I watched Sidney drive away out the window of the condo, a smile on my face. I should win a fucking Oscar for the performance I just put on. He didn’t have a clue that I had just played him perfectly. When he first called up to the condo I didn’t think I could face him. I was so angry from the night before that I thought I’d strangle him on sight.
I thought about the night before, about how absolutely horrible he and his friends her and how horrible they’d been to me, and I sucked it up. I wanted revenge now more than ever. Sidney was going to get it, and he was going to get it hard.

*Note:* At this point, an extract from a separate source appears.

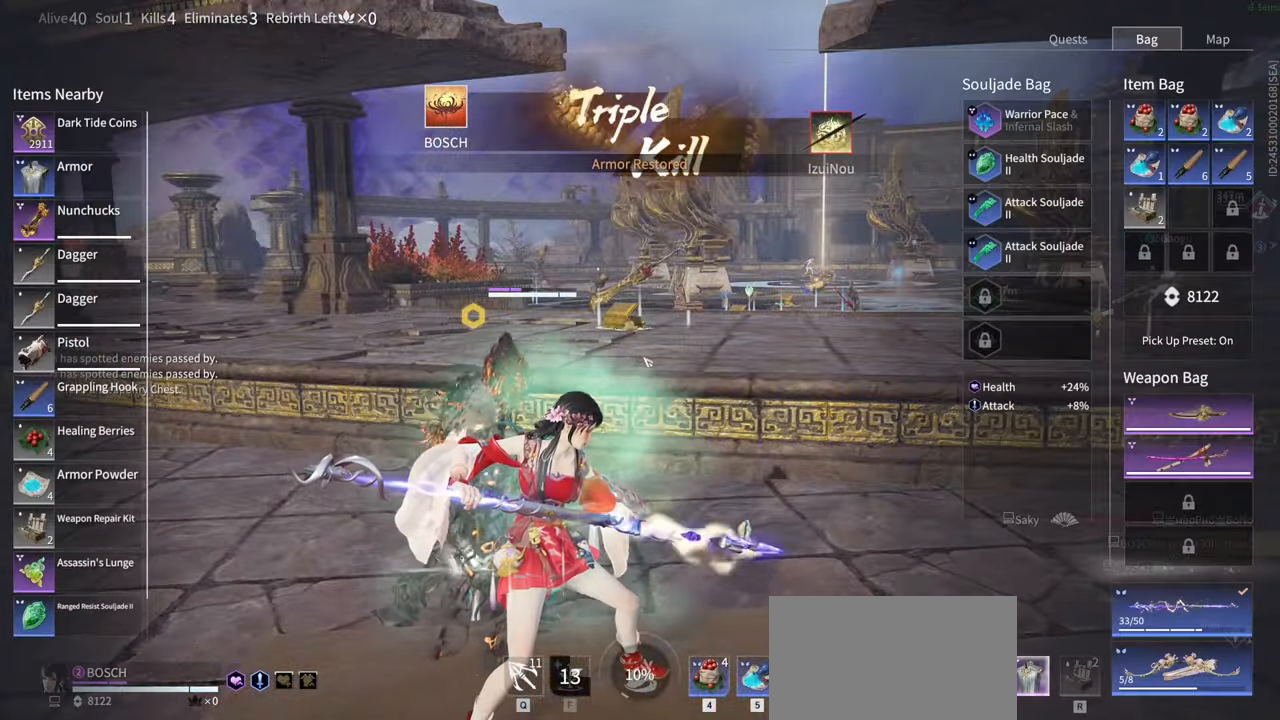
{"keys": ["tab"], "mouse": [], "events": [[50, "e", "down"], [234, "e", "up"], [417, "tab", "down"]]}
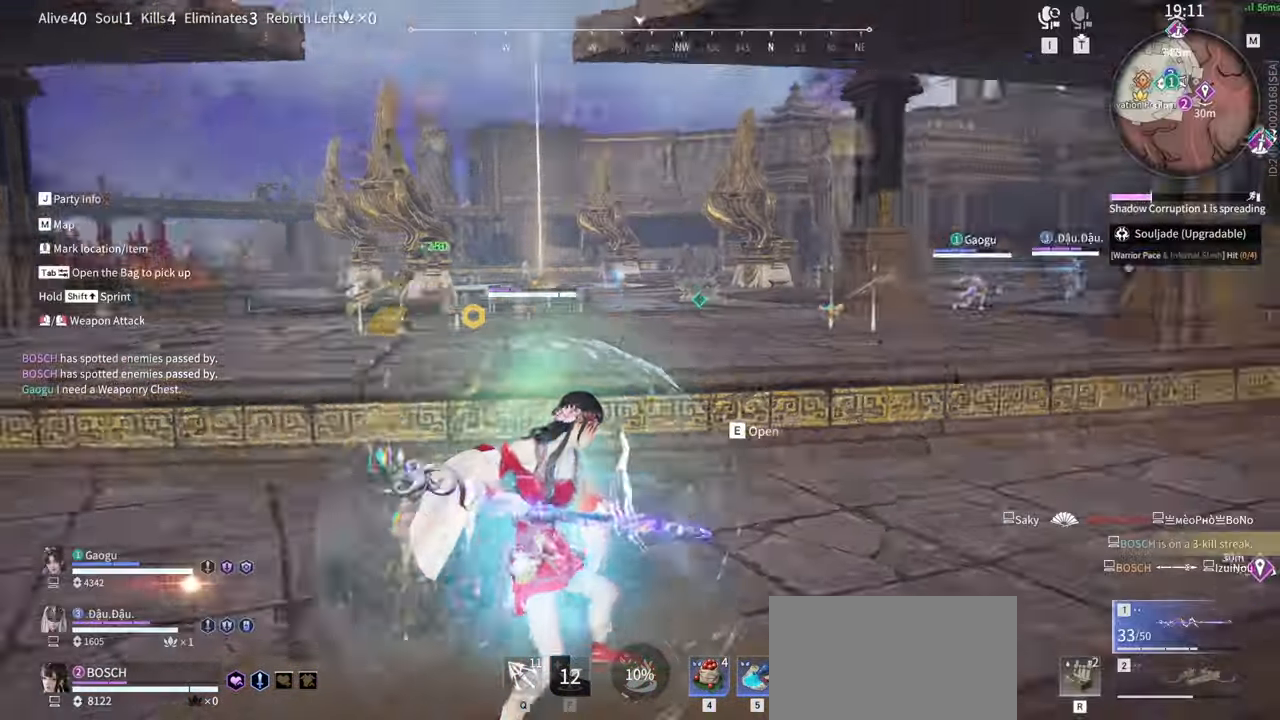
{"keys": ["shift", "w"], "mouse": [], "events": [[50, "tab", "up"], [50, "w", "down"], [234, "shift", "down"]]}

The day I crushed him would be the best day of my life. It was time to get serious.
I was confident that he suspected nothing, that he thought something might be brewing between us. I’d played it perfect. I’d been appropriately angry when he’d arrived, and appropriately sad when we started talking. None of that was difficult since I was feeling all of that already. The hardest part was not letting on to just how angry I was. By the time Sidney left he thought I’d forgiven him, at least enough to give him another chance to prove himself to me.
It was his move now. He wouldn’t risk upsetting me again by getting in touch with me when his friends were in town, so I had a few days to plan. I knew as soon as they were back on a plane headed home he’d be calling. When he did, I’d be ready.